(Required work) Copy all lines below that use the word "APERTURE".
>>>>>
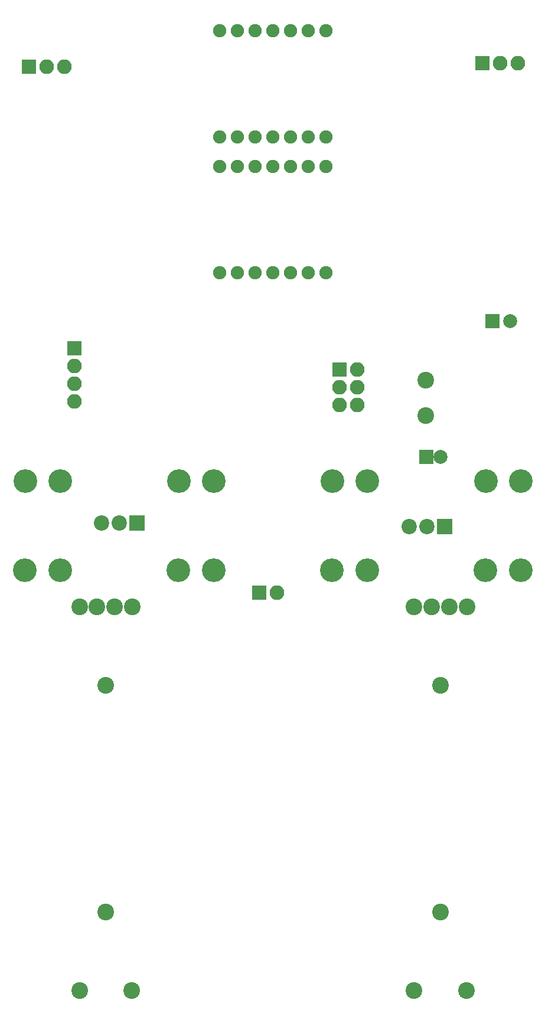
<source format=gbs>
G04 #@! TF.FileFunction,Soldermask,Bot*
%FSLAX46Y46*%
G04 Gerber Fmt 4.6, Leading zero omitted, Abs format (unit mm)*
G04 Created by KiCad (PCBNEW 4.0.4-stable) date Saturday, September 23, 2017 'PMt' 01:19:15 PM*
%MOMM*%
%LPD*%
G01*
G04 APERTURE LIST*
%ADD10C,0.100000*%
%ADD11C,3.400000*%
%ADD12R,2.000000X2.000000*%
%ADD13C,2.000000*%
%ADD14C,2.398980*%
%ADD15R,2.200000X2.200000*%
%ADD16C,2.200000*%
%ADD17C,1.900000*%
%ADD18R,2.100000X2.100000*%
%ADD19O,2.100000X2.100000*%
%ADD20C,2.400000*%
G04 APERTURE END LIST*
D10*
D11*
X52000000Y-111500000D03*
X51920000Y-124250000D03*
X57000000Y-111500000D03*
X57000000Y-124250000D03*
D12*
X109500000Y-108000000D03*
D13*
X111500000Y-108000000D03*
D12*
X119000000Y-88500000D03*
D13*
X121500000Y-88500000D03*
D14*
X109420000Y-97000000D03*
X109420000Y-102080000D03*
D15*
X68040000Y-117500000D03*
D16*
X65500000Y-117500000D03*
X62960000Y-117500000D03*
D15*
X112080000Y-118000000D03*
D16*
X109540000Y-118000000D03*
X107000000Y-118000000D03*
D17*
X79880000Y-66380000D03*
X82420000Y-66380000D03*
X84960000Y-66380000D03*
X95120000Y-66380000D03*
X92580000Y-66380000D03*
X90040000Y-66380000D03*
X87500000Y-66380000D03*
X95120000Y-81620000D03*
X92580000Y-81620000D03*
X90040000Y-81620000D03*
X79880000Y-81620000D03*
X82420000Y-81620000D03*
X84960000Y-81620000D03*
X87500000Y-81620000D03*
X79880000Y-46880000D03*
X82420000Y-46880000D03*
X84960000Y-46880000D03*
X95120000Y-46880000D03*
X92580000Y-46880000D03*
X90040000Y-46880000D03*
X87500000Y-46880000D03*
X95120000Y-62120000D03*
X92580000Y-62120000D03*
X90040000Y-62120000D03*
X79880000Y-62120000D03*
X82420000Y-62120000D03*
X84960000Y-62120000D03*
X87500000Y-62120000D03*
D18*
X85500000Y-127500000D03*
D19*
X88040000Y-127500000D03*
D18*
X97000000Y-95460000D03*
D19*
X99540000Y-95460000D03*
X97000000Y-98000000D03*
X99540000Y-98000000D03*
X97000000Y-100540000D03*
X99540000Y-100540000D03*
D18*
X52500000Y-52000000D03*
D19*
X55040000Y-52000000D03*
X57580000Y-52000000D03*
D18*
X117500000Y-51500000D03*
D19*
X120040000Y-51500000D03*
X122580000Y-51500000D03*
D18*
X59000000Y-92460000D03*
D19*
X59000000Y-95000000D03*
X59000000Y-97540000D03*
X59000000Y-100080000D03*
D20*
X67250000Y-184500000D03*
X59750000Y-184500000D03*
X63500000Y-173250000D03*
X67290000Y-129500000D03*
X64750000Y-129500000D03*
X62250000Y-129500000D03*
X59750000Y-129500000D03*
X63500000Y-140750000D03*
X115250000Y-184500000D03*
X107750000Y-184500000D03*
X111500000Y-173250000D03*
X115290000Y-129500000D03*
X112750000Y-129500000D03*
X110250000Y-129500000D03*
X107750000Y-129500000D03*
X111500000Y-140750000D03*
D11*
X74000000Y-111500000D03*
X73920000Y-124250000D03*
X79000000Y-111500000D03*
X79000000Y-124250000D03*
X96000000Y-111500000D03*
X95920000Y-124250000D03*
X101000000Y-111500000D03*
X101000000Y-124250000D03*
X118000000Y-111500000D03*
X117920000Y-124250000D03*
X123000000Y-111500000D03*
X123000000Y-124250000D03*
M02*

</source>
<<<<<
>>>>>
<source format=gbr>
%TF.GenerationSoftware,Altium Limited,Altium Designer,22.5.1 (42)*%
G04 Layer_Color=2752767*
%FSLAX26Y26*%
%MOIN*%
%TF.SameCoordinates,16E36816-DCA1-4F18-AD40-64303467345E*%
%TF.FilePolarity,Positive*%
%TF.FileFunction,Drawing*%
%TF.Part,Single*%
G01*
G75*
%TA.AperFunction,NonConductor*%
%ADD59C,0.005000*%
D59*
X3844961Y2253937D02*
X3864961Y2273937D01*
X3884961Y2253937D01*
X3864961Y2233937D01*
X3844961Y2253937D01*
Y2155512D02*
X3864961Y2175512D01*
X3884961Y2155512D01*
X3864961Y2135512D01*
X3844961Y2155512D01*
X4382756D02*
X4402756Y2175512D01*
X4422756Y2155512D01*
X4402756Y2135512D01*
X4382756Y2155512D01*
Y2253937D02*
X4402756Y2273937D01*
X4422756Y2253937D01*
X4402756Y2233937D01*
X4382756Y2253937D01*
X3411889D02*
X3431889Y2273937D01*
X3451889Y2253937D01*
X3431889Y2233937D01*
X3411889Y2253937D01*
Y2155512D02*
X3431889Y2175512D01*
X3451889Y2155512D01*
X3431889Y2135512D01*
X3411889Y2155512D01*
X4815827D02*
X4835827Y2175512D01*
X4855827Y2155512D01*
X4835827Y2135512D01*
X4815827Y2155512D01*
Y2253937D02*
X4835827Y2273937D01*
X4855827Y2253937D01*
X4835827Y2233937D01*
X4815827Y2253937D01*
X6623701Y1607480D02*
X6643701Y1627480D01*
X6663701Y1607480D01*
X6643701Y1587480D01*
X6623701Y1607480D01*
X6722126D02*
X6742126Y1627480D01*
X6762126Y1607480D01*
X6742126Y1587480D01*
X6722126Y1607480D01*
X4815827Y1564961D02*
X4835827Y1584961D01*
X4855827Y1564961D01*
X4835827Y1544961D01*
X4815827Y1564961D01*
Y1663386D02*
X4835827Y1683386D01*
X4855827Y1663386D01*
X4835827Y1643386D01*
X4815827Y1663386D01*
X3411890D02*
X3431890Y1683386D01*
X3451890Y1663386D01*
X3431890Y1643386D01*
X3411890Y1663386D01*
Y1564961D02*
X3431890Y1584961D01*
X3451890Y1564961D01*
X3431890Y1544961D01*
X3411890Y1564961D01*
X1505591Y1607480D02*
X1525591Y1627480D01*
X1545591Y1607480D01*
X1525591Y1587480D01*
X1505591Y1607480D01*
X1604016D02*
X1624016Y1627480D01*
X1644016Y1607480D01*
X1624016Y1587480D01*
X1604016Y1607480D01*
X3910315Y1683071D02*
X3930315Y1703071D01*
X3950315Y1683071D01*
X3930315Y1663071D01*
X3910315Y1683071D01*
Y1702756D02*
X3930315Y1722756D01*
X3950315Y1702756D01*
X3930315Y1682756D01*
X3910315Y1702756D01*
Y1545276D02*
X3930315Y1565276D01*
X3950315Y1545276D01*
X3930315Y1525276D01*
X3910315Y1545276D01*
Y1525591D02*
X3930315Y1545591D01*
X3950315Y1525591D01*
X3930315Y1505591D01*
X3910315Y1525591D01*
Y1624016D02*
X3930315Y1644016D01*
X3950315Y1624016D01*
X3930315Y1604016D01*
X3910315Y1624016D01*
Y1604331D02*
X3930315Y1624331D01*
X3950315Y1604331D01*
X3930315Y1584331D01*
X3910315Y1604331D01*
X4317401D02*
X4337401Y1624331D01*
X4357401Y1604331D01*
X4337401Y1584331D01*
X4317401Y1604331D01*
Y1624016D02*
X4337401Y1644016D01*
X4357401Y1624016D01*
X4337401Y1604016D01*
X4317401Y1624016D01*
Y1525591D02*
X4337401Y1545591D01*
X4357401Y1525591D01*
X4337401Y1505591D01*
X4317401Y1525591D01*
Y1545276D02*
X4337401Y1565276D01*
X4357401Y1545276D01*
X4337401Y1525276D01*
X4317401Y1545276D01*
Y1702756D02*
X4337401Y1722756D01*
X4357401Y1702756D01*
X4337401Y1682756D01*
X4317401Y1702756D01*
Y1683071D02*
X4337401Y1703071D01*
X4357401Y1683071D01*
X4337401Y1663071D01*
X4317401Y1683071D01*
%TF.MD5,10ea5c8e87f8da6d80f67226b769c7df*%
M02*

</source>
<<<<<
(Answer box)
G04 APERTURE LIST*
G04 APERTURE END LIST*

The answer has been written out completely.